Two days later we put in a convincing performance against Sundowns, again in Suwon, with a Robbie Keane brace and a further goal from Frederic Kanoute securing us the three points. A 1-1 draw with Real Sociedad in Ulsan on July 21, 2005, was enough to see us top the table from Boca Juniors on goal difference and proceed to the final against Lyon.
Within the opening 10 minutes of that game in Seoul, we were 2-0 ahead with a Jeremy Berthod own goal and Robbie Keane’s strike. The Irishman made it three before half-time, while Hatem Ben Arfa’s second half consolation for the French side came from the penalty spot. Captain Ledley King lifted the impressive Peace Cup trophy after the final whistle, to rapturous applause from the crowd of 48,734.
Another trophy success in Asia came in 2009 in the shape of the Barclays Asia Trophy. China was a magnificent host country for the event, which saw us beat West Ham United 1-0 in Beijing thanks to a Defoe strike on July 29, 2009. Two days later, back at the Workers Stadium in Beijing, we beat Hull City 3-0 in the final, with two goals from Keane (pictured, above) and one from Aaron Lennon.

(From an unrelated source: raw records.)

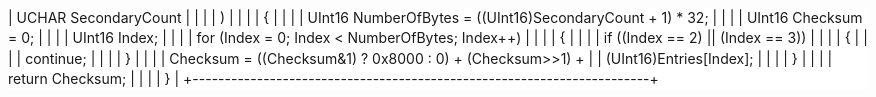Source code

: | UCHAR SecondaryCount                                                  |
|                                                                       |
| )                                                                     |
|                                                                       |
| {                                                                     |
|                                                                       |
| UInt16 NumberOfBytes = ((UInt16)SecondaryCount + 1) \* 32;            |
|                                                                       |
| UInt16 Checksum = 0;                                                  |
|                                                                       |
| UInt16 Index;                                                         |
|                                                                       |
| for (Index = 0; Index \< NumberOfBytes; Index++)                      |
|                                                                       |
| {                                                                     |
|                                                                       |
| if ((Index == 2) \|\| (Index == 3))                                   |
|                                                                       |
| {                                                                     |
|                                                                       |
| continue;                                                             |
|                                                                       |
| }                                                                     |
|                                                                       |
| Checksum = ((Checksum&1) ? 0x8000 : 0) + (Checksum\>\>1) +            |
| (UInt16)Entries\[Index\];                                             |
|                                                                       |
| }                                                                     |
|                                                                       |
| return Checksum;                                                      |
|                                                                       |
| }                                                                     |
+-----------------------------------------------------------------------+
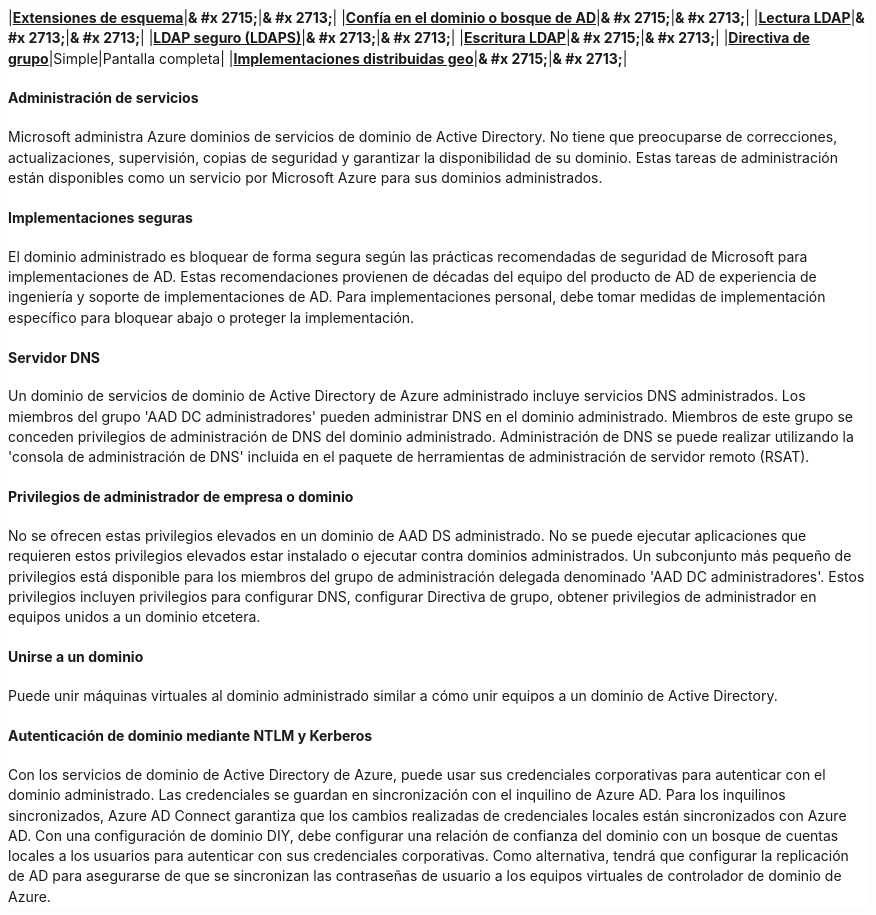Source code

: |[**Extensiones de esquema**](active-directory-ds-comparison.md#schema-extensions)|**& #x 2715;**|**& #x 2713;**|
|[**Confía en el dominio o bosque de AD**](active-directory-ds-comparison.md#ad-domain-or-forest-trusts)|**& #x 2715;**|**& #x 2713;**|
|[**Lectura LDAP**](active-directory-ds-comparison.md#ldap-read)|**& #x 2713;**|**& #x 2713;**|
|[**LDAP seguro (LDAPS)**](active-directory-ds-comparison.md#secure-ldap)|**& #x 2713;**|**& #x 2713;**|
|[**Escritura LDAP**](active-directory-ds-comparison.md#ldap-write)|**& #x 2715;**|**& #x 2713;**|
|[**Directiva de grupo**](active-directory-ds-comparison.md#group-policy)|Simple|Pantalla completa|
|[**Implementaciones distribuidas geo**](active-directory-ds-comparison.md#geo-dispersed-deployments)|**& #x 2715;**|**& #x 2713;**|


#### <a name="managed-service"></a>Administración de servicios
Microsoft administra Azure dominios de servicios de dominio de Active Directory. No tiene que preocuparse de correcciones, actualizaciones, supervisión, copias de seguridad y garantizar la disponibilidad de su dominio. Estas tareas de administración están disponibles como un servicio por Microsoft Azure para sus dominios administrados.

#### <a name="secure-deployments"></a>Implementaciones seguras
El dominio administrado es bloquear de forma segura según las prácticas recomendadas de seguridad de Microsoft para implementaciones de AD. Estas recomendaciones provienen de décadas del equipo del producto de AD de experiencia de ingeniería y soporte de implementaciones de AD. Para implementaciones personal, debe tomar medidas de implementación específico para bloquear abajo o proteger la implementación.

#### <a name="dns-server"></a>Servidor DNS
Un dominio de servicios de dominio de Active Directory de Azure administrado incluye servicios DNS administrados. Los miembros del grupo 'AAD DC administradores' pueden administrar DNS en el dominio administrado. Miembros de este grupo se conceden privilegios de administración de DNS del dominio administrado. Administración de DNS se puede realizar utilizando la 'consola de administración de DNS' incluida en el paquete de herramientas de administración de servidor remoto (RSAT).

#### <a name="domain-or-enterprise-administrator-privileges"></a>Privilegios de administrador de empresa o dominio
No se ofrecen estas privilegios elevados en un dominio de AAD DS administrado. No se puede ejecutar aplicaciones que requieren estos privilegios elevados estar instalado o ejecutar contra dominios administrados. Un subconjunto más pequeño de privilegios está disponible para los miembros del grupo de administración delegada denominado 'AAD DC administradores'. Estos privilegios incluyen privilegios para configurar DNS, configurar Directiva de grupo, obtener privilegios de administrador en equipos unidos a un dominio etcetera.

#### <a name="domain-join"></a>Unirse a un dominio
Puede unir máquinas virtuales al dominio administrado similar a cómo unir equipos a un dominio de Active Directory.

#### <a name="domain-authentication-using-ntlm-and-kerberos"></a>Autenticación de dominio mediante NTLM y Kerberos
Con los servicios de dominio de Active Directory de Azure, puede usar sus credenciales corporativas para autenticar con el dominio administrado. Las credenciales se guardan en sincronización con el inquilino de Azure AD. Para los inquilinos sincronizados, Azure AD Connect garantiza que los cambios realizadas de credenciales locales están sincronizados con Azure AD. Con una configuración de dominio DIY, debe configurar una relación de confianza del dominio con un bosque de cuentas locales a los usuarios para autenticar con sus credenciales corporativas. Como alternativa, tendrá que configurar la replicación de AD para asegurarse de que se sincronizan las contraseñas de usuario a los equipos virtuales de controlador de dominio de Azure.
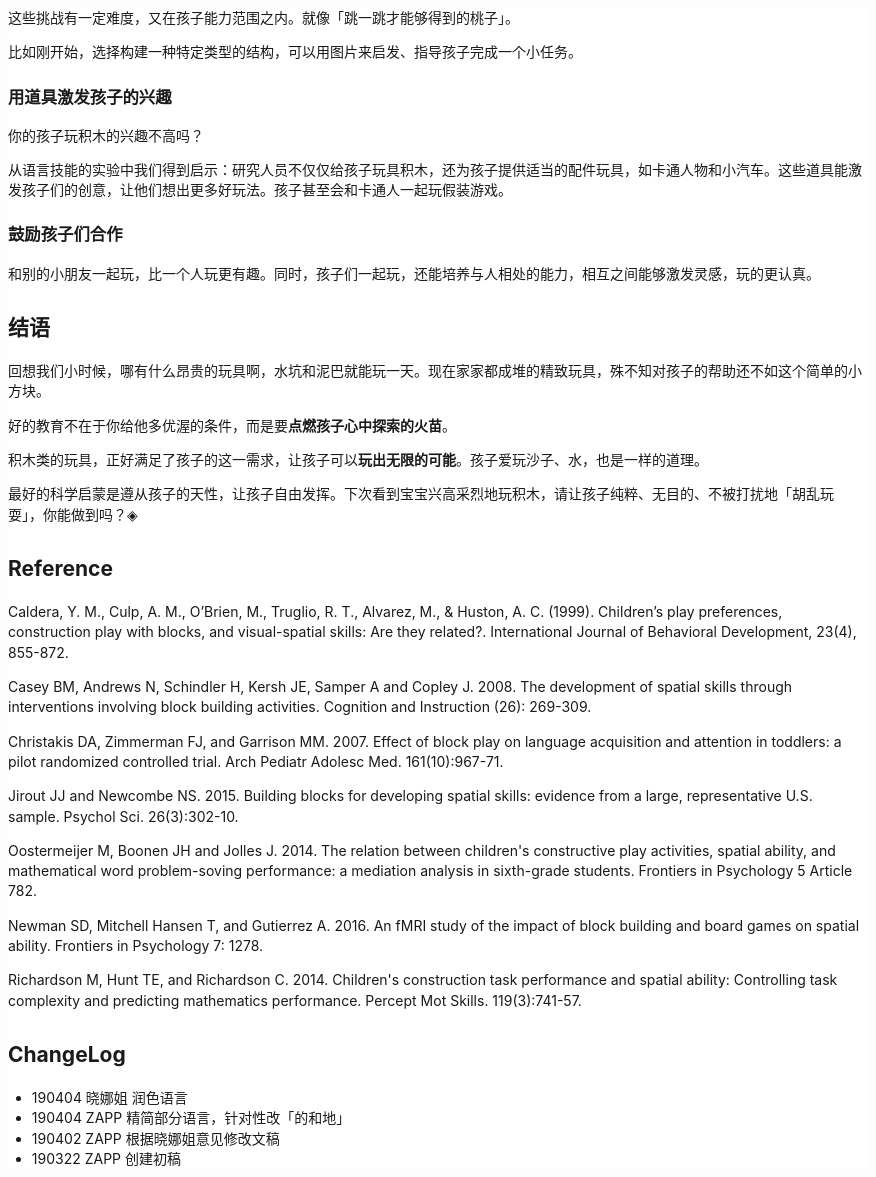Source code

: 这些挑战有一定难度，又在孩子能力范围之内。就像「跳一跳才能够得到的桃子」。

比如刚开始，选择构建一种特定类型的结构，可以用图片来启发、指导孩子完成一个小任务。

### 用道具激发孩子的兴趣

你的孩子玩积木的兴趣不高吗？

从语言技能的实验中我们得到启示：研究人员不仅仅给孩子玩具积木，还为孩子提供适当的配件玩具，如卡通人物和小汽车。这些道具能激发孩子们的创意，让他们想出更多好玩法。孩子甚至会和卡通人一起玩假装游戏。

### 鼓励孩子们合作

和别的小朋友一起玩，比一个人玩更有趣。同时，孩子们一起玩，还能培养与人相处的能力，相互之间能够激发灵感，玩的更认真。

## 结语

回想我们小时候，哪有什么昂贵的玩具啊，水坑和泥巴就能玩一天。现在家家都成堆的精致玩具，殊不知对孩子的帮助还不如这个简单的小方块。

好的教育不在于你给他多优渥的条件，而是要**点燃孩子心中探索的火苗**。

积木类的玩具，正好满足了孩子的这一需求，让孩子可以**玩出无限的可能**。孩子爱玩沙子、水，也是一样的道理。

最好的科学启蒙是遵从孩子的天性，让孩子自由发挥。下次看到宝宝兴高采烈地玩积木，请让孩子纯粹、无目的、不被打扰地「胡乱玩耍」，你能做到吗？◈

## Reference

Caldera, Y. M., Culp, A. M., O’Brien, M., Truglio, R. T., Alvarez, M., & Huston, A. C. (1999). Children’s play preferences, construction play with blocks, and visual-spatial skills: Are they related?. International Journal of Behavioral Development, 23(4), 855-872.

Casey BM, Andrews N, Schindler H, Kersh JE, Samper A and Copley J. 2008. The development of spatial skills through interventions involving block building activities. Cognition and Instruction (26): 269-309.

Christakis DA, Zimmerman FJ, and Garrison MM. 2007. Effect of block play on language acquisition and attention in toddlers: a pilot randomized controlled trial. Arch Pediatr Adolesc Med. 161(10):967-71.

Jirout JJ and Newcombe NS. 2015. Building blocks for developing spatial skills: evidence from a large, representative U.S. sample. Psychol Sci. 26(3):302-10.

Oostermeijer M, Boonen JH and Jolles J. 2014. The relation between children's constructive play activities, spatial ability, and mathematical word problem-soving performance: a mediation analysis in sixth-grade students. Frontiers in Psychology 5 Article 782.

Newman SD, Mitchell Hansen T, and Gutierrez A. 2016. An fMRI study of the impact of block building and board games on spatial ability. Frontiers in Psychology 7: 1278.

Richardson M, Hunt TE, and Richardson C. 2014. Children's construction task performance and spatial ability: Controlling task complexity and predicting mathematics performance. Percept Mot Skills. 119(3):741-57.

## ChangeLog
* 190404 晓娜姐 润色语言
* 190404 ZAPP 精简部分语言，针对性改「的和地」
* 190402 ZAPP 根据晓娜姐意见修改文稿
* 190322 ZAPP 创建初稿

We travelled on to Hong Kong to face South China in the Panasonic Invitation Cup on August 2, 2009, going down to a 2-0 defeat. Against the same opponents in the Kong Kong Stadium on July 27, 2013, we overturned that loss with a 6-0 win. A Defoe hat-trick was added to with goals from Clint Dempsey and Andros Townsend, while South China’s Sean Tse put through his own net.